To address these challenges, ensure just transitions and rights-based COVID-19 recovery, and achieve the Sustainable Development Goals (SDGs), it is imperative to mainstream business respect for human rights and strengthen corporate accountability for human rights abuses. International instruments such as the UNGPs and the ILO Tripartite Declaration of Principles concerning Multinational Enterprises and Social Policy (MNE Declaration) can guide all types of actors in this regard.
Against this context, the UNWG, the United Nations Development Programme (UNDP), and the International Labour Organization (ILO) are organising the 3rd UN South Asia Forum on Business and Human Rights on 28-30 March 2022. The Forum aims to facilitate a robust and multi-stakeholder dialogue that will foster joint action to prevent, mitigate and remediate business-related human rights abuses and advance the decent work agenda in South Asia.
The Forum will build on the 2nd UN South Asia Forum on Business and Human Rights, which was organised virtually on 17-19 March 2021 and brought together 1,500 participants from 89 countries. The 2021 Forum featured country-specific sessions to assess challenges and opportunities in Bangladesh, India, Nepal, Pakistan, and Sri Lanka. Stakeholders participating in these sessions elaborated national roadmaps to promote business respect for human rights. All of these sessions concluded that there is an urgent need to enforce existing human rights standards, including labour and environmental laws in order to eliminate the most serious abuses, including child and forced labour, to address specific business-related human rights challenges in the informal economy, to support businesses mainstreaming human rights due diligence throughout their operations, and to ensure access to effective remedy for victims. In addition to discussing thematic challenges and opportunities common to the entire sub-region, the 2022 Forum will provide space for country-specific dialogue and follow up, including on the business and human rights country- roadmaps outlined in 2021.

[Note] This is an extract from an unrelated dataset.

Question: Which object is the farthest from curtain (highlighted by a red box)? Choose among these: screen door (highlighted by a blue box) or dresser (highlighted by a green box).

The 3rd UN South Asia Forum will be organised in Dhaka, Bangladesh in a hybrid format over three days: 28-30 March 2022. Safe space sessions, which will be held under the Chatham House Rule and aim to facilitate conversation among specific stakeholder groups, will be organised on 28 March before the Forum's official opening on 29 March.
In addition, there will be some space for external partners to organise side events, workshops, consultations or meetings during the Forum. Those who are interested in organising such events should indicate their interest with a one-page concept note outlining the title, background, objectives, format, and proposed speakers latest by 9 February 2022.
A draft program of the Forum will be available in early March 2022. All the sessions will be live-streamed. Participants will be informed on how to join sessions after they have registered for the Forum.